• PROVIDED INFORMATION:
-=-=-

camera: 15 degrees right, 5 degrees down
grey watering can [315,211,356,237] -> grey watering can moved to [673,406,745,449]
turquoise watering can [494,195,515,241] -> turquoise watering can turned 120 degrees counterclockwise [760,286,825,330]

-=-=-

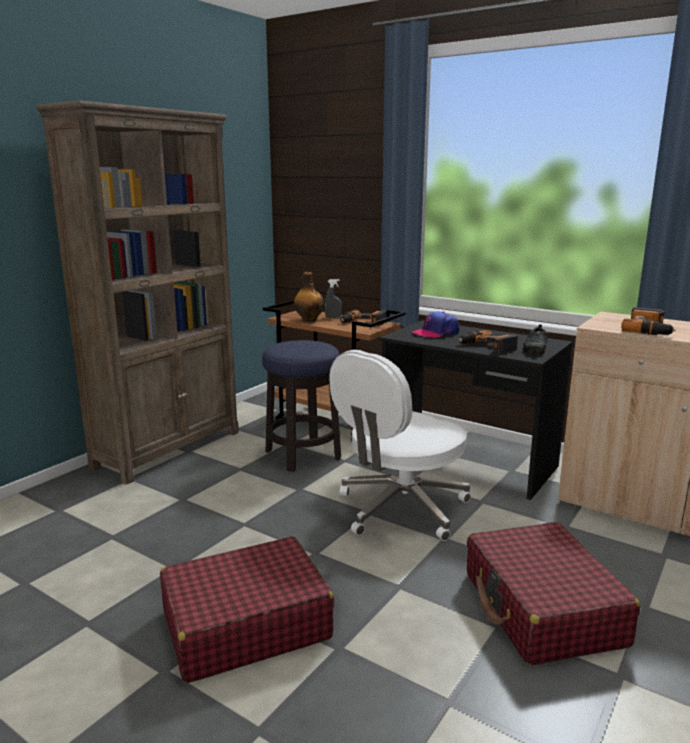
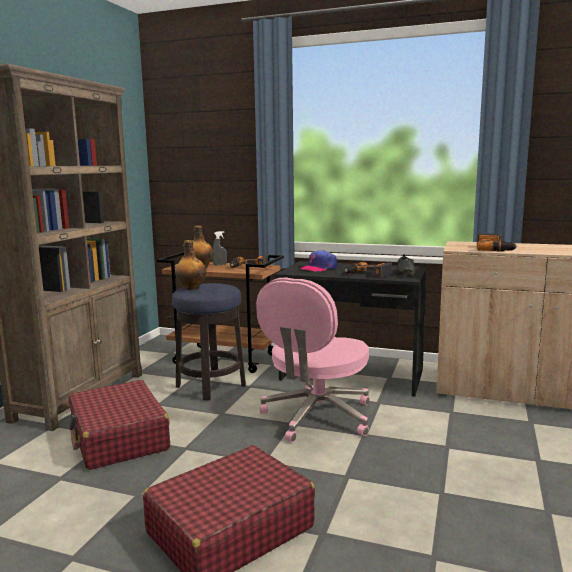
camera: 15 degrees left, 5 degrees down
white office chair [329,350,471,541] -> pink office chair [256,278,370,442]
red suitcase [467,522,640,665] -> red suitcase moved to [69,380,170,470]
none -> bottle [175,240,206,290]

-=-=-

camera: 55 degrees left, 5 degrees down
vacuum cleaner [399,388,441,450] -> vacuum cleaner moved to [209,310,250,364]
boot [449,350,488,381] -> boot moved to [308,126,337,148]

-=-=-

Using only the listing above, restate exactly the lines from the line containing "camera: 15 degrees right, 5 degrees down" through the line containing "turquoise watering can [494,195,515,241]", both included.

• SOLUTION:
camera: 15 degrees right, 5 degrees down
grey watering can [315,211,356,237] -> grey watering can moved to [673,406,745,449]
turquoise watering can [494,195,515,241] -> turquoise watering can turned 120 degrees counterclockwise [760,286,825,330]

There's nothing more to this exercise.